Sequential Network Planning Problems for Public Health Applications

Citation:

Han-Ching Ou. 3/31/2022. “Sequential Network Planning Problems for Public Health Applications.” PhD Thesis, Computer Science, Harvard University. Thesis Type: PhD thesis.

Abstract:

In the past decade, breakthroughs of Artificial Intelligence (AI) in its multiple sub-area have made new applications in various domains possible. One typical yet essential example is the public health domain. There are many challenges for humans in our never-ending battle with diseases. Among them, problems involving harnessing data with network structures and future planning, such as disease control or resource allocation, demand effective solutions significantly. However, unfortunately, some of them are too complicated or unscalable for humans to solve optimally. This thesis tackles these challenging sequential network planning problems for the public health domain by advancing the state-of-the-art to a new level of effectiveness.

In particular, My thesis provides three main contributions to overcome the emerging challenges when applying sequential network planning problems in the public health domain, namely (1) a novel sequential network-based screening/contact tracing framework under uncertainty, (2) a novel sequential network-based mobile interventions framework, (3) theoretical analysis, algorithmic solutions and empirical experiments that shows superior performance compared to previous approaches both theoretically and empirically.

More concretely, the first part of this thesis studies the active screening problem as an emerging application for disease prevention. I introduce a new approach to modeling multi-round network-based screening/contact tracing under uncertainty. Based on the well-known network SIS model in computational epidemiology, which is applicable for many diseases, I propose a model of the multi-agent active screening problem (ACTS) and prove its NP-hardness. I further proposed the REMEDY (REcurrent screening Multi-round Efficient DYnamic agent) algorithm for solving this problem. With a time and solution quality trade-off, REMEDY has two variants, Full- and Fast-REMEDY. It is a Frank-Wolfe-style gradient descent algorithm realized by compacting the representation of belief states to represent uncertainty. As shown in the experiment conducted, Full- and Fast-REMEDY are not only being superior in controlling diseases to all the previous approaches; they are also robust to varying levels of missing
information in the social graph and budget change, thus enabling
the use of our agent to improve the current practice of real-world
screening contexts.

The second part of this thesis focuses on the scalability issue for the time horizon for the ACTS problem. Although Full-REMEDY provides excellent solution qualities, it fails to scale to large time horizons while fully considering the future effect of current interventions. Thus, I proposed a novel reinforcement learning (RL) approach based on Deep Q-Networks (DQN). Due to the nature of the ACTS problem, several challenges that the traditional RL can not handle have emerged, including (1) the combinatorial nature of the problem, (2) the need for sequential planning, and (3) the uncertainties in the infectiousness states of the population. I design several innovative adaptations in my RL approach to address the above challenges. I will introduce why and how these adaptations are made in this part.

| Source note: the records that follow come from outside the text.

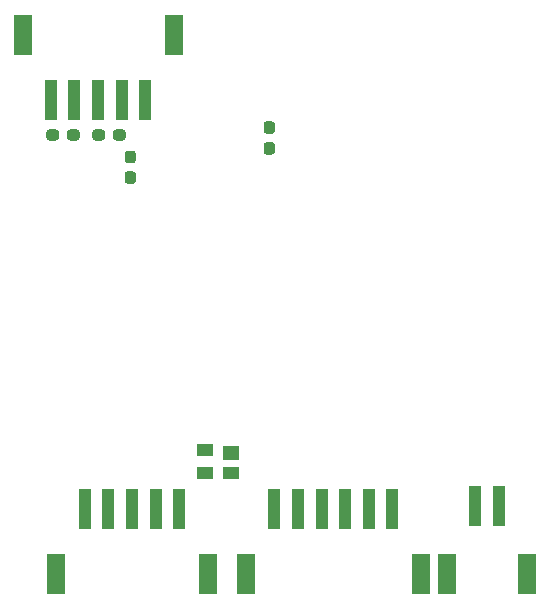
<source format=gbp>
%TF.GenerationSoftware,KiCad,Pcbnew,(5.1.8)-1*%
%TF.CreationDate,2021-02-13T13:26:23-08:00*%
%TF.ProjectId,20200103_8SBMS_A0,32303230-3031-4303-935f-3853424d535f,rev?*%
%TF.SameCoordinates,PXb061cf0PYa92e8c0*%
%TF.FileFunction,Paste,Bot*%
%TF.FilePolarity,Positive*%
%FSLAX46Y46*%
G04 Gerber Fmt 4.6, Leading zero omitted, Abs format (unit mm)*
G04 Created by KiCad (PCBNEW (5.1.8)-1) date 2021-02-13 13:26:23*
%MOMM*%
%LPD*%
G01*
G04 APERTURE LIST*
%ADD10R,1.500000X3.400000*%
%ADD11R,1.000000X3.500000*%
%ADD12R,1.600000X3.500000*%
%ADD13R,1.400000X1.000000*%
%ADD14R,1.400000X1.200000*%
G04 APERTURE END LIST*
D10*
X51750000Y2000000D03*
X45050000Y2000000D03*
D11*
X49400000Y7750000D03*
X47400000Y7750000D03*
X14350000Y7550000D03*
D12*
X11950000Y2050000D03*
X24750000Y2050000D03*
D11*
X16350000Y7550000D03*
X18350000Y7550000D03*
X20350000Y7550000D03*
X22350000Y7550000D03*
X30400000Y7550000D03*
X32400000Y7550000D03*
D12*
X28000000Y2050000D03*
X42800000Y2050000D03*
D11*
X34400000Y7550000D03*
X36400000Y7550000D03*
X38400000Y7550000D03*
X40400000Y7550000D03*
G36*
G01*
X29737500Y38600000D02*
X30212500Y38600000D01*
G75*
G02*
X30450000Y38362500I0J-237500D01*
G01*
X30450000Y37787500D01*
G75*
G02*
X30212500Y37550000I-237500J0D01*
G01*
X29737500Y37550000D01*
G75*
G02*
X29500000Y37787500I0J237500D01*
G01*
X29500000Y38362500D01*
G75*
G02*
X29737500Y38600000I237500J0D01*
G01*
G37*
G36*
G01*
X29737500Y40350000D02*
X30212500Y40350000D01*
G75*
G02*
X30450000Y40112500I0J-237500D01*
G01*
X30450000Y39537500D01*
G75*
G02*
X30212500Y39300000I-237500J0D01*
G01*
X29737500Y39300000D01*
G75*
G02*
X29500000Y39537500I0J237500D01*
G01*
X29500000Y40112500D01*
G75*
G02*
X29737500Y40350000I237500J0D01*
G01*
G37*
G36*
G01*
X17962500Y37875000D02*
X18437500Y37875000D01*
G75*
G02*
X18675000Y37637500I0J-237500D01*
G01*
X18675000Y37062500D01*
G75*
G02*
X18437500Y36825000I-237500J0D01*
G01*
X17962500Y36825000D01*
G75*
G02*
X17725000Y37062500I0J237500D01*
G01*
X17725000Y37637500D01*
G75*
G02*
X17962500Y37875000I237500J0D01*
G01*
G37*
G36*
G01*
X17962500Y36125000D02*
X18437500Y36125000D01*
G75*
G02*
X18675000Y35887500I0J-237500D01*
G01*
X18675000Y35312500D01*
G75*
G02*
X18437500Y35075000I-237500J0D01*
G01*
X17962500Y35075000D01*
G75*
G02*
X17725000Y35312500I0J237500D01*
G01*
X17725000Y35887500D01*
G75*
G02*
X17962500Y36125000I237500J0D01*
G01*
G37*
G36*
G01*
X11100000Y38962500D02*
X11100000Y39437500D01*
G75*
G02*
X11337500Y39675000I237500J0D01*
G01*
X11912500Y39675000D01*
G75*
G02*
X12150000Y39437500I0J-237500D01*
G01*
X12150000Y38962500D01*
G75*
G02*
X11912500Y38725000I-237500J0D01*
G01*
X11337500Y38725000D01*
G75*
G02*
X11100000Y38962500I0J237500D01*
G01*
G37*
G36*
G01*
X12850000Y38962500D02*
X12850000Y39437500D01*
G75*
G02*
X13087500Y39675000I237500J0D01*
G01*
X13662500Y39675000D01*
G75*
G02*
X13900000Y39437500I0J-237500D01*
G01*
X13900000Y38962500D01*
G75*
G02*
X13662500Y38725000I-237500J0D01*
G01*
X13087500Y38725000D01*
G75*
G02*
X12850000Y38962500I0J237500D01*
G01*
G37*
G36*
G01*
X16050000Y39437500D02*
X16050000Y38962500D01*
G75*
G02*
X15812500Y38725000I-237500J0D01*
G01*
X15237500Y38725000D01*
G75*
G02*
X15000000Y38962500I0J237500D01*
G01*
X15000000Y39437500D01*
G75*
G02*
X15237500Y39675000I237500J0D01*
G01*
X15812500Y39675000D01*
G75*
G02*
X16050000Y39437500I0J-237500D01*
G01*
G37*
G36*
G01*
X17800000Y39437500D02*
X17800000Y38962500D01*
G75*
G02*
X17562500Y38725000I-237500J0D01*
G01*
X16987500Y38725000D01*
G75*
G02*
X16750000Y38962500I0J237500D01*
G01*
X16750000Y39437500D01*
G75*
G02*
X16987500Y39675000I237500J0D01*
G01*
X17562500Y39675000D01*
G75*
G02*
X17800000Y39437500I0J-237500D01*
G01*
G37*
D13*
X24503200Y12496800D03*
X24503200Y10596800D03*
X26703200Y10596800D03*
D14*
X26703200Y12316800D03*
D11*
X11475000Y42175000D03*
X13475000Y42175000D03*
X15475000Y42175000D03*
X17475000Y42175000D03*
D12*
X9075000Y47675000D03*
X21875000Y47675000D03*
D11*
X19475000Y42175000D03*
M02*

</source>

For the third part, I introduce a novel sequential network-based mobile interventions framework. It is a restless multi-armed bandits (RMABs) with network pulling effects. In the proposed model, arms are partially recharging and connected through a graph. Pulling one arm also improves the state of neighboring arms, significantly extending the previously studied setting of fully recharging bandits with no network effects. Such network effect may arise due to regular population movements (such as commuting between home and work) for mobile intervention applications. In my thesis, I show that network effects in RMABs induce strong reward coupling that is not accounted for by existing solution methods. I also propose a new solution approach for the networked RMABs by exploiting concavity properties that arise under natural assumptions on the structure of intervention effects. In addition, I show the optimality of such a method in idealized settings and demonstrate that it empirically outperforms state-of-the-art baselines.